19 November 2014

A Sicilian Romance, by Ann Radcliffe

This is one of Radcliffe's earlier novels, and it's obvious that she is still perfecting her craft. It's a surprisingly creaky book, all seams and stuffing. Abrupt jumps in time and space, people conveniently happening across each other when they were seemingly lost forever (and can in no way be found by other people looking for them), and a rather ineffective effort to make mysterious occurrences seem supernatural. Whereas in later works it will be suggested that her protagonists are border-line delusional, eager to see the supernatural everywhere they look, in this novel the characters strongly RESIST that interpretation, even when it is explicitly suggested. It's the servants who immediately see everything as otherworldly, but other characters specifically deny this view (even when it seems absurd for them to do so). But none of that really matters that much: the real suspense in the story is whether or not Julia will be forced to marry against her will. This further strengthens my sense that the explained supernatural, seemingly Ann Radcliffe's most defining trait, is largely beside the point in her novels. She is much more interested in the moral behavior of her characters, and whether evil is punished by a kind of invisible hand of justice. These are old-school romances with supernatural window-dressing. And this one, to be frank, is one of her weaker efforts.

18 November 2014

Artful, by Ali Smith

This collections of lectures -- or should I say essays -- or should I say stories -- or should I say, well, I just don't know, because it is such a dazzlingly creative work that I haven't the faintest idea how one would characterize it. A narrator is visited by (or imagines the return of) her dead lover, who was a lecturer in literature. She discusses things like time and plot and form, and is also well-versed in poetry, or maybe she is just relating the lover's lectures, or maybe both. Occasionally she inserts bits of poetry or quotes from Oliver Twist and it is stunning, how something about the context makes you stop and read them so carefully, and marvel at the density of expression, how tightly packed a poem is. The observations about literature are mostly quite pleasant and interesting, as are the interactions, or are they imagined? with the lover, and the musings about love and loss and getting on with your life.

All in all, a wonderful tribute to art and relationships. Just incredible. Savour it.


Calvary begins quite dramatically: a man comes to confession, tells the priest there that he was molested by a priest for many years as a child, that the man who did it is dead, and that he intends to kill his current confessor -- precisely because he has never done anyone wrong.

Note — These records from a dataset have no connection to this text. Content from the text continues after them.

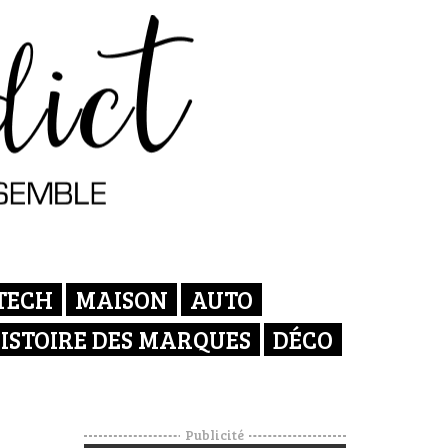
TECH
MAISON
AUTO
ISTOIRE DES MARQUES
DÉCO
Publicité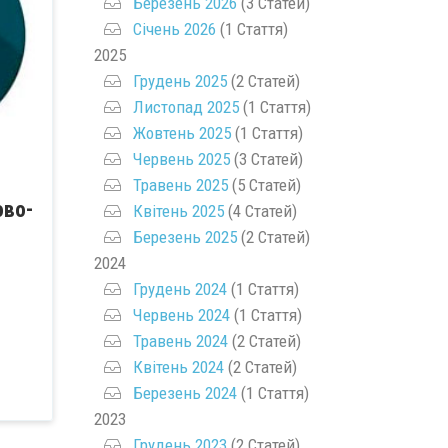
Березень 2026
(3 Статей)
Січень 2026
(1 Стаття)
2025
Грудень 2025
(2 Статей)
Листопад 2025
(1 Стаття)
Жовтень 2025
(1 Стаття)
Червень 2025
(3 Статей)
Травень 2025
(5 Статей)
ово-
Квітень 2025
(4 Статей)
Березень 2025
(2 Статей)
2024
Грудень 2024
(1 Стаття)
Червень 2024
(1 Стаття)
Травень 2024
(2 Статей)
Квітень 2024
(2 Статей)
Березень 2024
(1 Стаття)
2023
Грудень 2023
(2 Статей)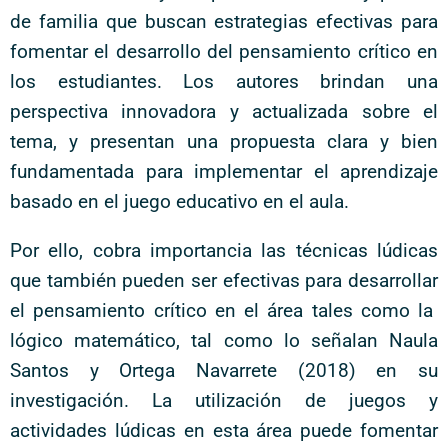
de familia que buscan estrategias efectivas para
fomentar el desarrollo del pensamiento crítico en
los estudiantes. Los autores brindan una
perspectiva innovadora y actualizada sobre el
tema, y presentan una propuesta clara y bien
fundamentada para implementar el aprendizaje
basado en el juego educativo en el aula.
Por ello, cobra importancia las técnicas lúdicas
que también pueden ser efectivas para desarrollar
el pensamiento crítico en el área tales como la
lógico matemático, tal como lo señalan Naula
Santos y Ortega Navarrete (2018) en su
investigación. La utilización de juegos y
actividades lúdicas en esta área puede fomentar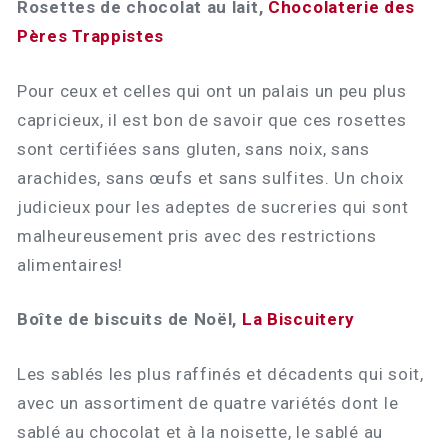
Rosettes de chocolat au lait,
Chocolaterie des
Pères Trappistes
Pour ceux et celles qui ont un palais un peu plus
capricieux, il est bon de savoir que ces rosettes
sont certifiées sans gluten, sans noix, sans
arachides, sans œufs et sans sulfites. Un choix
judicieux pour les adeptes de sucreries qui sont
malheureusement pris avec des restrictions
alimentaires!
Boîte de biscuits de Noël,
La Biscuitery
Les sablés les plus raffinés et décadents qui soit,
avec un assortiment de quatre variétés dont le
sablé au chocolat et à la noisette, le sablé au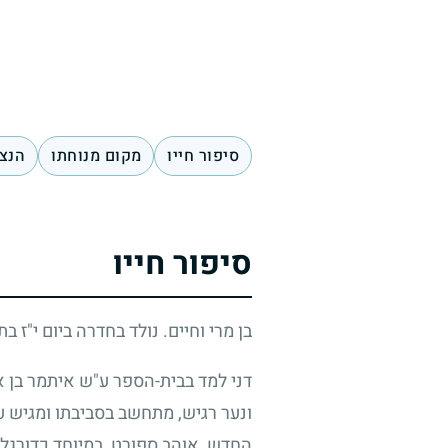
סיפור חייו
מקום מנוחתו
הנצח
סיפור חייו
בן מרי וחיים. נולד בחדרה ביום י"ז ב
דני למד בבית-הספר ע"ש איתמר בן אב
ונער רגיש, מתחשב בסביבתו ומגיש ע
החדש, אוהב ספורט, במיוחד כדורגל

Killing a bad priest is old news, he says. But a good, one, now that'll get people talking. The man gives the priest time to say his goodbyes and set his affairs in order, saying that he'll expect to meet him on the beach in a week's time.

The film then chronicles the priest's doings during that suspenseful week, as he goes about his business in his village. What made the movie so fantastic, to me, is the way it subtly transforms into a meditation on the Catholic church's role -- both good and bad -- in society. It does not excuse or shy away from the extreme suffering the Church has caused, not only in the sexual abuses, but also more simply, through ignorance or dogmatism. The main character's fellow priest is a narrow-minded idiot, quick to condemn, close-minded and greedy. Many of the villagers openly despise the church, and in their interactions with the priest, one gets a sense of past harms they have suffered at its hands.

At the same time, however, our hero seems like a genuinely good man, one who is imperfect but thoughtful, and who mostly strives to do the right thing. It is this, combined with his genuine interest in and concern for others, that makes him a kind of moral anchor in his small but chaotic world. If a person is lost or struggling, they will have someone to turn to, no matter what. At one point there's a great bit of dialogue between the two priests, where one notes that the sins people confess are increasingly horrific and bizarre, and that he even had to look a word up recently to understand the depravity being described. It's a nice nod to both the psychological toll that the work of being a confessor would exact, but also an interesting way of raising the question as to whether someone who lives largely apart from the everyday world is qualified (perhaps is best qualified, mind you) to listen to the woes of someone embroiled in it.

What is striking about the film, to me, is the way that it also emphasizes personal responsibility. My boyfriend felt that the priest didn't seem to want to help most of the people in the movie, but to me it rather seemed like he wasn't willing to do the work for them, or be a quick fix. If someone genuinely felt remorse and wanted to make a change, he was there. If they simply wanted a stamp of approval, he refused it. It was in some ways a very passive role in terms of moral leadership, but simultaneously, the very presence of a priest is in some ways a visible instantiation of a moral beacon, or at least a reminder of sorts, giving people something to aspire to.

Overall, a very interesting film, often quite funny and occasionally very moving. Also just unbelievably gorgeous to look at -- stunning cinematography. Very much worth seeing.